We think of ourselves as being a unified being with clear views and direction in life. This is rarely the case. In one sense, each of us is a family with the members living in close proximity. Because we have lived with these other entities all our lives we are not usually aware of the voices that run through our head.

It is common that when people meet someone with similar traits, or reciprocal traits to themselves there is an initial empathy. After a while this harmony turns to dislike and even hate. This is true of many married couples – the habits that endeared them to each other on first meeting become the hooks to hang their arguments. For example, the woman likes the man because she says he is sensitive and not aggressive. The man likes the woman because he says she is decisive and knows what she wants. After some time, the woman complains that the man is indecisive and the man complains that the woman is domineering.

The relationship goes sour because we are living face to face with our own bad habits - a constant reminder of our faults. In a previous generation married couples who went through this phase would attempt to work through it. A marriage was considered for life and eventually, at least in many cases, the couple would work through this dislike and have a better appreciation not only of their partner but also of their own habits. Nowadays the couple will usually see this as hard work and separate.

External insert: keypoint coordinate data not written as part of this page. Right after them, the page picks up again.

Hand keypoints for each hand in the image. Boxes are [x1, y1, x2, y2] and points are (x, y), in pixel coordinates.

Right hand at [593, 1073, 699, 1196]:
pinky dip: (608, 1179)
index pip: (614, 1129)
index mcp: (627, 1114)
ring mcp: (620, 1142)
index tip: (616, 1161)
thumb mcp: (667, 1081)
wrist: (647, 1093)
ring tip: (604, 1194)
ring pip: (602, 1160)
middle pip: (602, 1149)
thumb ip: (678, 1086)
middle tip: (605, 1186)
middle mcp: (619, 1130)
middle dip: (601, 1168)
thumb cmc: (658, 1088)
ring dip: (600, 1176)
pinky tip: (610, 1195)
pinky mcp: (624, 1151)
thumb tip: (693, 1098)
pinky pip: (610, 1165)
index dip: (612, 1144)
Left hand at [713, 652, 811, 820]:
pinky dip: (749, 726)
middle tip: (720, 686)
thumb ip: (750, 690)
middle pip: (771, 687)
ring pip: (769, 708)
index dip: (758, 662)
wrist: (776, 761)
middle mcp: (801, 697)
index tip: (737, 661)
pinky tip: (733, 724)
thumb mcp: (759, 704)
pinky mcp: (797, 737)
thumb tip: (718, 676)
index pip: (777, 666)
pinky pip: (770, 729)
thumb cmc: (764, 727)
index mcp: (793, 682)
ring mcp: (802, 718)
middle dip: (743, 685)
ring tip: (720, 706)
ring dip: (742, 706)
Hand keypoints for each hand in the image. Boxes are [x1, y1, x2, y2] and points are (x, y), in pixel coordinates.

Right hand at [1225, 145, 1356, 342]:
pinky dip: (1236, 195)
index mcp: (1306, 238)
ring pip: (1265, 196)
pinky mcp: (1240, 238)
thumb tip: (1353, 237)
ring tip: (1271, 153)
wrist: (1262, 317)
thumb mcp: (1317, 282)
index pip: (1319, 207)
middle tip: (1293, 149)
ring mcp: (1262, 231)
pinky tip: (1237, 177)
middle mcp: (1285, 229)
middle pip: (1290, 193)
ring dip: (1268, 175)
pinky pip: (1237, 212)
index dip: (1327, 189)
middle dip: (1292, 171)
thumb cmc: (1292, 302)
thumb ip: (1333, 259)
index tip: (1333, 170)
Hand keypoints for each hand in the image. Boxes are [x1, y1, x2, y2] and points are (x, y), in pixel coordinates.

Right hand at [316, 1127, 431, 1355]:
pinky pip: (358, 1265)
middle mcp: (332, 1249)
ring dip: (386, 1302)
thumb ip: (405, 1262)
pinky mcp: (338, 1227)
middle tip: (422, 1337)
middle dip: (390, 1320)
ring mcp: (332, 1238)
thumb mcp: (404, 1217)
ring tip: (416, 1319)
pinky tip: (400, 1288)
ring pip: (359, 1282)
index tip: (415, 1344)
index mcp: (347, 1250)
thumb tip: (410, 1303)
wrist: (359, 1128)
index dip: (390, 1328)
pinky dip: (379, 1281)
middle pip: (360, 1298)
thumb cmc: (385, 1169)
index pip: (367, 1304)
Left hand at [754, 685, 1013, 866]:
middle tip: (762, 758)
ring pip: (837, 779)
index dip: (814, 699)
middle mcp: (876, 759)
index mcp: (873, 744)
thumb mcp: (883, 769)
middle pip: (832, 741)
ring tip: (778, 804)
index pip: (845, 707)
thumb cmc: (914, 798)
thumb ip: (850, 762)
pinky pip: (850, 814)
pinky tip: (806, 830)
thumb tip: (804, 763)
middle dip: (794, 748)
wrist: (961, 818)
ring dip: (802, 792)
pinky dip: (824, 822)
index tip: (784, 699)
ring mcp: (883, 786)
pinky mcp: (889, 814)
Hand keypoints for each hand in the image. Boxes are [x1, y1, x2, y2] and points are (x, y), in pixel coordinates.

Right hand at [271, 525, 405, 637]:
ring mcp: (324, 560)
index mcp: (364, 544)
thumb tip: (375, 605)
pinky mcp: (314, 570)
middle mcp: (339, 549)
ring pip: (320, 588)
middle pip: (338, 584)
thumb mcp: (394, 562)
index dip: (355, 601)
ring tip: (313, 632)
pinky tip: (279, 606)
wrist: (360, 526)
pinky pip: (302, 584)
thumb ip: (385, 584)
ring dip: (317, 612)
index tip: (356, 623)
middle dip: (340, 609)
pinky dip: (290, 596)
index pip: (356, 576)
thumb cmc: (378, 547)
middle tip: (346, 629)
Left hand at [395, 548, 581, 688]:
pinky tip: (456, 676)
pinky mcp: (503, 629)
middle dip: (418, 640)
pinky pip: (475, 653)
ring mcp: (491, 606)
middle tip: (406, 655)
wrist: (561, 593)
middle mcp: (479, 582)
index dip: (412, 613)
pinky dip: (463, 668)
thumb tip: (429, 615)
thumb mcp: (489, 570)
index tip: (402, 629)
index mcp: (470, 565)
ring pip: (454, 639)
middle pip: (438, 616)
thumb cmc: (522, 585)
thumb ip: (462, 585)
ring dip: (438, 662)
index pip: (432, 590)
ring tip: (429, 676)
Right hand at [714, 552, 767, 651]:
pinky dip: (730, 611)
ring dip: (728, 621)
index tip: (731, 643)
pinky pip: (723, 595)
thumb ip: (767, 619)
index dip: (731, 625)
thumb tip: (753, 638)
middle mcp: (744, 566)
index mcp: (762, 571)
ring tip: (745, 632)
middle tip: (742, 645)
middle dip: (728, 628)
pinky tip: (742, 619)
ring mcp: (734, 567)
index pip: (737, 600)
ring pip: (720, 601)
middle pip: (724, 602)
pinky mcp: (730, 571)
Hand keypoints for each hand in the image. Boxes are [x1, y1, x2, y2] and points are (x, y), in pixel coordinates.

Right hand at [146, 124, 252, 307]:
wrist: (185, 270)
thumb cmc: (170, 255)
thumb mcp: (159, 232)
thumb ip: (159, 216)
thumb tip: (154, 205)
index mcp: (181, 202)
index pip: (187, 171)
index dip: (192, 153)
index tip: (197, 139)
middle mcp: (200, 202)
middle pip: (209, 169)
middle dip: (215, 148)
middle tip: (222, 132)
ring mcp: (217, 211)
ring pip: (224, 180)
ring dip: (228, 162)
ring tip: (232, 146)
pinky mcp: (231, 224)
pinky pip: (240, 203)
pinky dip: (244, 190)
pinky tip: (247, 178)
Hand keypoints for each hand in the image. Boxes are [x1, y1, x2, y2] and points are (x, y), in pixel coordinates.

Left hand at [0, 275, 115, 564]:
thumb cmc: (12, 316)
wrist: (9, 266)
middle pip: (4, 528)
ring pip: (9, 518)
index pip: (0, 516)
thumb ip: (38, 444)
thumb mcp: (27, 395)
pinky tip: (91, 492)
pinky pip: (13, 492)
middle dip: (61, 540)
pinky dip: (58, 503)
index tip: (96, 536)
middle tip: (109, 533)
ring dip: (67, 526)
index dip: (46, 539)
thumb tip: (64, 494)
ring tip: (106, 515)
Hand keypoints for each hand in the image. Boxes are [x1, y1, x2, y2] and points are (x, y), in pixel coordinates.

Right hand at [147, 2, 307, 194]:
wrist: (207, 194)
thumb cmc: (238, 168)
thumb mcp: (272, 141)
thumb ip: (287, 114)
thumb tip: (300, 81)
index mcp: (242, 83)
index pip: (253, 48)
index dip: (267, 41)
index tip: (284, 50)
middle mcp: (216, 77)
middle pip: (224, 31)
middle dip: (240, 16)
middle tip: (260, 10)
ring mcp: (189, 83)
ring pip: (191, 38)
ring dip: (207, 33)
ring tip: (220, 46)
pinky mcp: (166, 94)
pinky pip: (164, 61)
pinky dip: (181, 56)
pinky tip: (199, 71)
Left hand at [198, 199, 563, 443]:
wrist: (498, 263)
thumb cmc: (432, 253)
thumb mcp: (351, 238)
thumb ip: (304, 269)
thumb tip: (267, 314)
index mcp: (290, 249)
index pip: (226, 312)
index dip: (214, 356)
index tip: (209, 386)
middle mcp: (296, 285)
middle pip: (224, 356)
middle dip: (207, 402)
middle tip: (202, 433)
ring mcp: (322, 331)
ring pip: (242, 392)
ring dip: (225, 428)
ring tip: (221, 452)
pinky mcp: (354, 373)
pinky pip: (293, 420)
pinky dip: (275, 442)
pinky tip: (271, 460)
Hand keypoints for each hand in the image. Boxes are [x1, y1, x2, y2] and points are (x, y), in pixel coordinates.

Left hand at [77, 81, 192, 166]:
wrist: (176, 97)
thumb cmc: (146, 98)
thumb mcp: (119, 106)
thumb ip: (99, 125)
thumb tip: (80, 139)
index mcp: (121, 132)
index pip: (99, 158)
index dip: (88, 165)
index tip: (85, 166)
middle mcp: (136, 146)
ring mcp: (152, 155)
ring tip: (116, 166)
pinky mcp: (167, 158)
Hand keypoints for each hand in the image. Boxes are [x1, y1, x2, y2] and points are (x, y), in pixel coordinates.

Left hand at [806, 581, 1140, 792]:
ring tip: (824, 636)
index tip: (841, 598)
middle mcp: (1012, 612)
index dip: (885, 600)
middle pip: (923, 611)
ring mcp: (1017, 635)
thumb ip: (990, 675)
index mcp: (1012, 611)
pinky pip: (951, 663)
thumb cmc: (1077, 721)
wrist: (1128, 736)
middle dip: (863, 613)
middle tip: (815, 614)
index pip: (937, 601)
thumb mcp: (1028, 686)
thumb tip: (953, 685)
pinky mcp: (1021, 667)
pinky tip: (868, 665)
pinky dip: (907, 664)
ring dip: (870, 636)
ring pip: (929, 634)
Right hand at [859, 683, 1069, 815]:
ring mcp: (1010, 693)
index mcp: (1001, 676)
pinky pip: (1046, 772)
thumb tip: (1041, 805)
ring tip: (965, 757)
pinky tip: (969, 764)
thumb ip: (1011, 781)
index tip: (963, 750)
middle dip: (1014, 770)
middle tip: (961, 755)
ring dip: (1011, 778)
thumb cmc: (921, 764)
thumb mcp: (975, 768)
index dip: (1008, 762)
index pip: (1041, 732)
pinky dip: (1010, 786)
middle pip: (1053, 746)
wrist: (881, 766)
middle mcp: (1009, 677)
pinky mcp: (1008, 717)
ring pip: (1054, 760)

It is important to develop a relationship with the different aspects of yourself, the destructive and the constructive aspects. You have to make friends with your bad habits and, equally, acknowledge your constructive aspects in an objective way. This is the similar to living with someone who has bad habits. You have to learn to live with them and, if possible, to love them, even with their faults. This won’t, by itself, rid you of bad habits but it will enable you see things in perspective and to become a happier person, someone who is at ease with themselves.